## RECORDS SHOWN
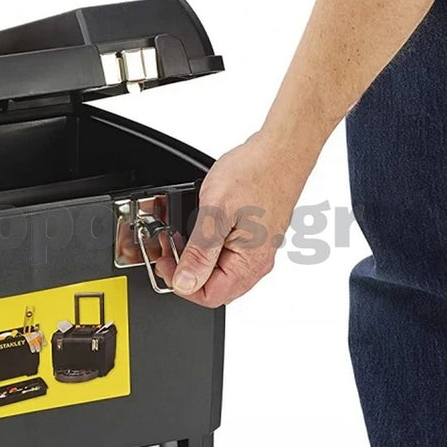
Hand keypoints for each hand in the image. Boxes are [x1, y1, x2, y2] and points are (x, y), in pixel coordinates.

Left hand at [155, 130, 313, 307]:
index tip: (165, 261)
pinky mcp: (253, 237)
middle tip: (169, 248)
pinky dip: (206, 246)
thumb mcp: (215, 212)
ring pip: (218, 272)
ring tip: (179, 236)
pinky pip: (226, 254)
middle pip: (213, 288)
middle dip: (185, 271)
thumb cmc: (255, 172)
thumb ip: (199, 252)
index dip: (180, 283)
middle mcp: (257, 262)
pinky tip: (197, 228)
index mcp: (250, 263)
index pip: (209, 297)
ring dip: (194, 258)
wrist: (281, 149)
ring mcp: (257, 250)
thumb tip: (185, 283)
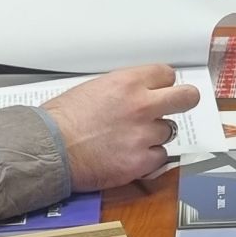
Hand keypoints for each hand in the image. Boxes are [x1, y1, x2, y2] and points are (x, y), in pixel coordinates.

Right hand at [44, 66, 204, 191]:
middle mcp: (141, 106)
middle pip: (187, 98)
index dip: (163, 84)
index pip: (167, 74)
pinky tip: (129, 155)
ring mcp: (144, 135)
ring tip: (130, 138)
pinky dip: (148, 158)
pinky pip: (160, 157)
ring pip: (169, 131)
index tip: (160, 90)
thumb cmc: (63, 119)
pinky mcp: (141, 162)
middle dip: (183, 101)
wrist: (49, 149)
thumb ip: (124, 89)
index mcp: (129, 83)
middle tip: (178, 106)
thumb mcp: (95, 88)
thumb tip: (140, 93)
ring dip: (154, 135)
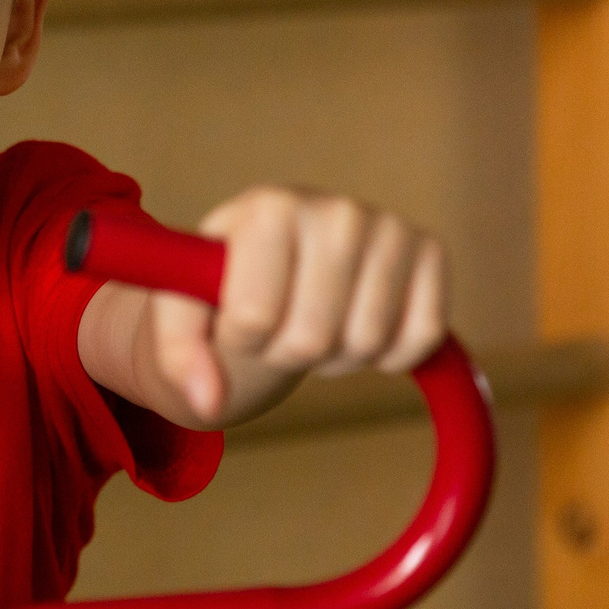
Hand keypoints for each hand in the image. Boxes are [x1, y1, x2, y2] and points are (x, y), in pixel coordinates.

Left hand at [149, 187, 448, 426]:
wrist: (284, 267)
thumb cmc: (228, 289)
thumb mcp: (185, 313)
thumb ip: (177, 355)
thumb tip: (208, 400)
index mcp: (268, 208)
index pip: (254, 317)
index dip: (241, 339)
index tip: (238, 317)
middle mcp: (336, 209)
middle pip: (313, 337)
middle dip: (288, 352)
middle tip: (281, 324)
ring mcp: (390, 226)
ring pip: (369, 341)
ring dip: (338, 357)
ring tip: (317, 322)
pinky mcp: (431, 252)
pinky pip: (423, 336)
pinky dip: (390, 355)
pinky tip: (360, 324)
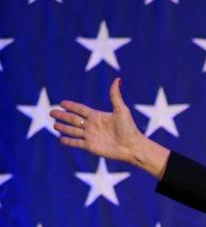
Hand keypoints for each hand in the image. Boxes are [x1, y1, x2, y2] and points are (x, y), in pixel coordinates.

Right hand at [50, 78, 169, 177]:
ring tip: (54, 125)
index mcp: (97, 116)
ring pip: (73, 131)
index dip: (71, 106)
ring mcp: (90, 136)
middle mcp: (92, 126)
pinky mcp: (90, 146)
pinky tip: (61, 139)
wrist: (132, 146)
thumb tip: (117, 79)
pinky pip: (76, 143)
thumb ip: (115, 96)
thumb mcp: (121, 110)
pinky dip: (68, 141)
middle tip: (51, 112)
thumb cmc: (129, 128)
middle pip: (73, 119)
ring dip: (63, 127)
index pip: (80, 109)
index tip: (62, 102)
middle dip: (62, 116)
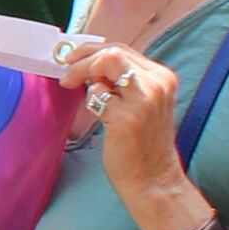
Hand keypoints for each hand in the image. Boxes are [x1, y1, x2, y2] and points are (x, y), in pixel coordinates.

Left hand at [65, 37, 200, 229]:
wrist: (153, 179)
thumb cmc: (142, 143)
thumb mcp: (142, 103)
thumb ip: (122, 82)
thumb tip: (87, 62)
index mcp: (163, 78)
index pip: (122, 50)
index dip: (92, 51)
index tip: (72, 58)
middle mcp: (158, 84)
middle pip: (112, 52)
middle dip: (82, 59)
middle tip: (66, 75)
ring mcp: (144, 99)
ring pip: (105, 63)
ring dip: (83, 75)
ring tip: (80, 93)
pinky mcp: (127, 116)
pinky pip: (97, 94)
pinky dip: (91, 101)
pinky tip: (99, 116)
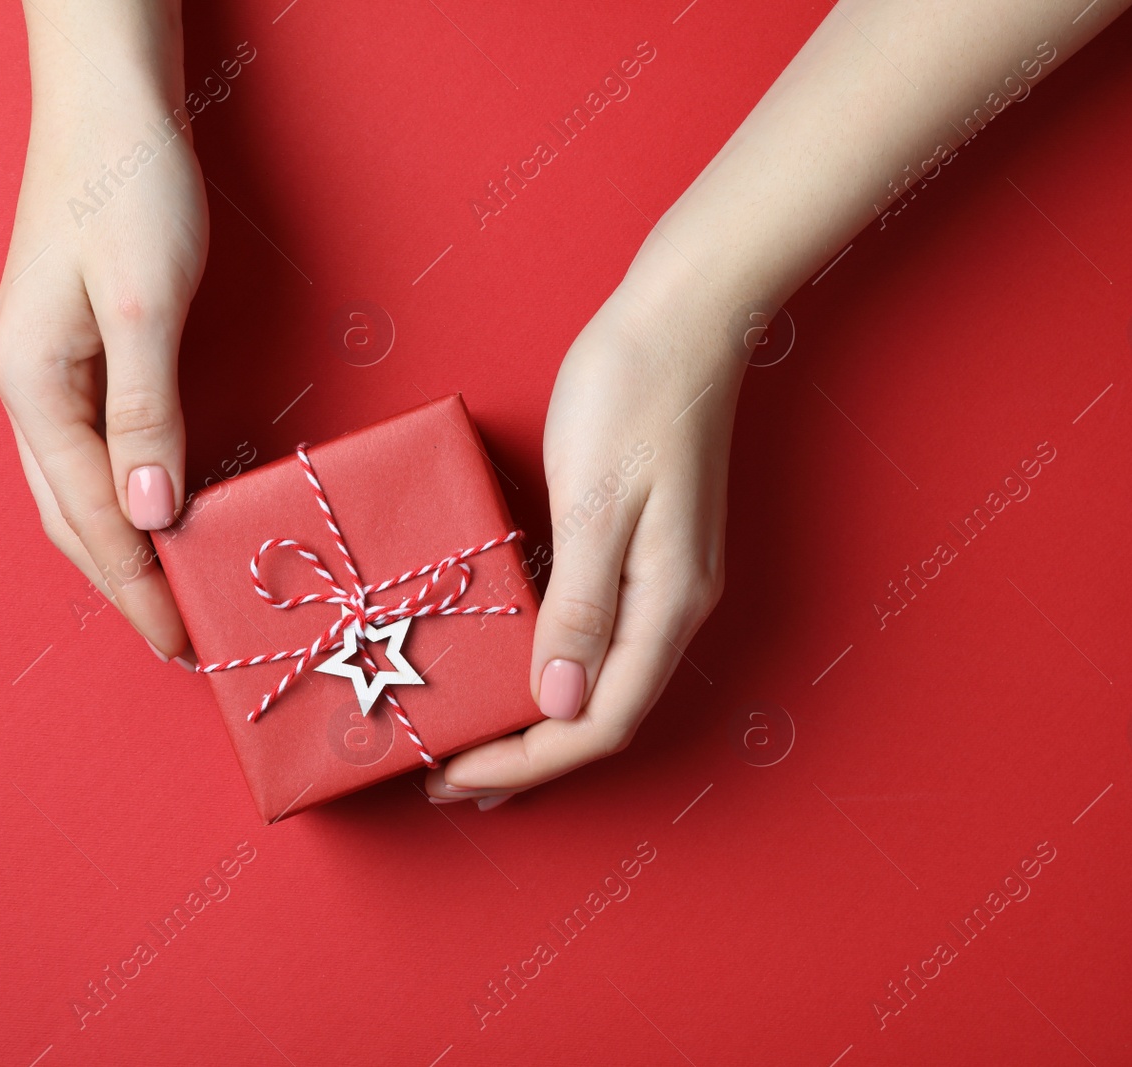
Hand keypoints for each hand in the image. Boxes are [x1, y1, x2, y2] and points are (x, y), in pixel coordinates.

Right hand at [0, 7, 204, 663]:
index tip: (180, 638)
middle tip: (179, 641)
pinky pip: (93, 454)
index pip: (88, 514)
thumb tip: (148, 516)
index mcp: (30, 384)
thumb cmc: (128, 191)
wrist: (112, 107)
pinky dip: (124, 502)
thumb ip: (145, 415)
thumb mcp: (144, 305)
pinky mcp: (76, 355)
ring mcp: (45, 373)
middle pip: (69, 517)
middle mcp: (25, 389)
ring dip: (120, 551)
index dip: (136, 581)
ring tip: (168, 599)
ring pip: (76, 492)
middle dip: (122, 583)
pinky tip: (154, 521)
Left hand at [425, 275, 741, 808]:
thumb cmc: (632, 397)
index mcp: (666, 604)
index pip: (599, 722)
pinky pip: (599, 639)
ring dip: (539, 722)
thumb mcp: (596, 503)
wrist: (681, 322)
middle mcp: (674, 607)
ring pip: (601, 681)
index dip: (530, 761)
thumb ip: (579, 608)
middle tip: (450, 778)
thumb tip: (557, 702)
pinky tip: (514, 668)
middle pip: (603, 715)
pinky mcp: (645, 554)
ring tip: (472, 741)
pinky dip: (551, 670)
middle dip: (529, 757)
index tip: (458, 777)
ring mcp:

## ACTION ITEM
Restate the lines above from the one containing "wrist: (49, 149)" through the one containing "thumb mcp: (185, 313)", inclusive, exactly and without pictures.

## RESULT BELOW
wrist: (49, 149)
thumb ip: (124, 89)
index mcp: (129, 83)
middle tip: (178, 106)
thumb mcp: (95, 88)
thumb tip: (140, 93)
ring dip: (154, 135)
Hand keypoints for each hand in the image. Boxes are [x1, y1, x2, y2] and points are (x, y), in pixel coordinates.

Left hand at [149, 187, 448, 426]:
wrist: (284, 267)
thumb cmc: (228, 289)
thumb mcp: (185, 313)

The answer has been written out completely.